There were no additional fatalities or injuries aside from those on the Kuhns farmstead. To this day, this tornado remains the deadliest in Colorado state history.

We discovered a narrative written in the Oregon Mennonite Historical and Genealogical Society by Neil Birky in April 2005. He was a distant cousin to Amos Birky and his father, Reverend Nicholas Birky, served at the Thurman Mennonite Church from 1918-1935. Neil was only two years old when the tornado hit but recalled details passed down to him.

“There was the time, August 10th, 1924, when a tornado struck the home of one of the members, while several other families were there as guests for Sunday dinner. It was a terrible tragedy. Ten members of the group were killed then, one died later of injuries. Some were adults, some were children. A brother and sister were buried in one grave, four members of another family were buried in another. Tornados do strange things. One four-week-old infant, still wrapped in her blanket, was found hanging on a barbed wire fence, practically unharmed with the exception of a few scratches, and, as far as I know, she is still living.”

In Loving Memory

Nellie Belle Birky, 15

Leola Inatha Braman Garrett, 39

Opal Fern Garrett, 13

Zelda Unita Garrett, 9

Delmar E. Kuhns, 6

Maggie Ernst Kuhns, 40

Stella Kuhns, 8

Blanche Yoder, 10

Ray Vernon Yoder, 1

Robert Stanley Yoder, 7

Vera Ruth Yoder, 9

Newspaper Clippings

Article from The Brush Tribune, Volume 39, Number 26, December 26, 1924 about the passing of Leola Garrett. Clip from Colorado Historic Newspapers Collection.

Death Notices from The Denver Post on December 15-16, 1924. Clips scanned and sent to us by Stevie Gunter at the Weather History and Geneaology Department at the Denver Public Library.


We gathered information for this event from Significant Tornadoes, 1680-1991 by Thomas Grazulis, NWS Denver/Boulder, Find a Grave,, and and found the following differences:

Path Length:

  • Grazulis has the length at 20 miles as a probable tornado family moving east-southeast. After consulting his notes, he has determined the tornado moved to the east-northeast. He suggested we change the path length to 8 miles but denotes that it is unclear where the tornado ended.
  • NWS Denver/Boulder has the length at ≥8 miles moving east-northeast.

    Path Width:

    • Grazulis has a 200 yard width.
    • NWS Denver/Boulder has 880 yard width.

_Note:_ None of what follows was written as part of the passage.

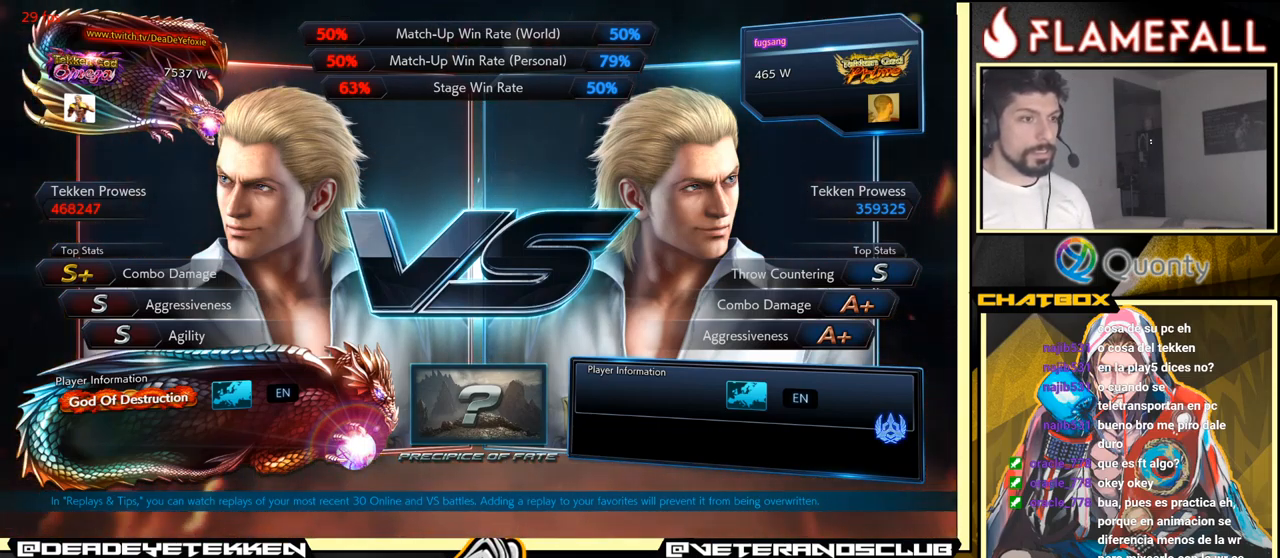
{"buttons": [], "left_stick": "center", "events": [[16, "START", "down"], [166, "START", "up"]]}
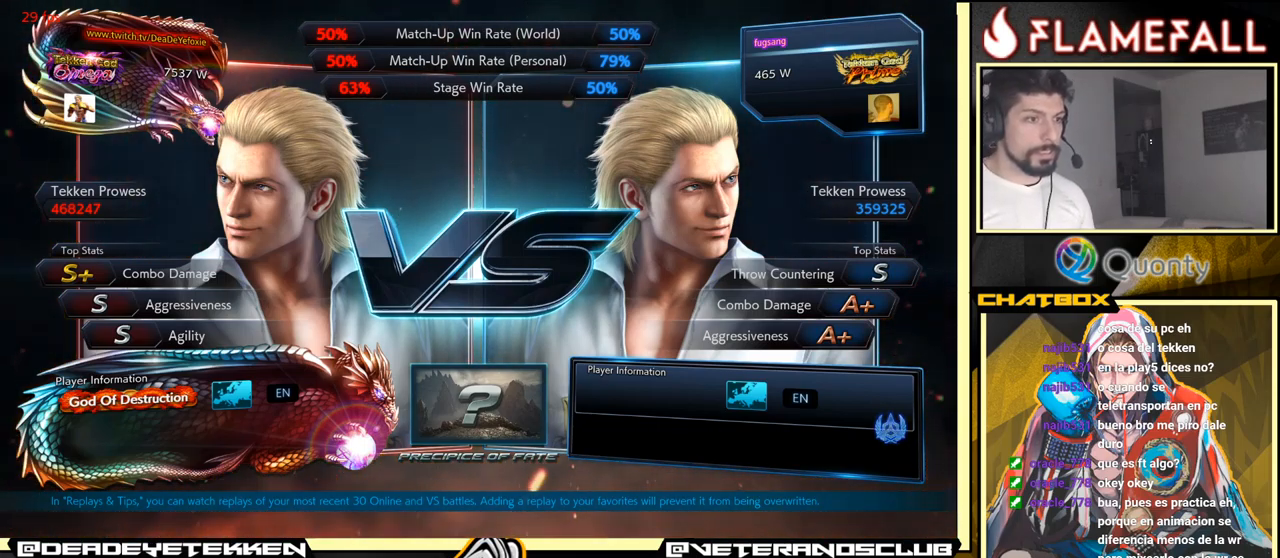
{"buttons": [], "left_stick": "center", "events": [[266, "START", "down"], [400, "START", "up"]]}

        • Grazulis lists 8 injuries.
        • Newspaper accounts list a varying injury count. 
        • Remaining sources list no injuries.
        • Due to our research, we have determined the injury county should be adjusted to 7.


            • All official sources list 10 fatalities.
            • Due to our research, we have determined an additional fatality.  


              The sources compiled in our research for this summary can be found here.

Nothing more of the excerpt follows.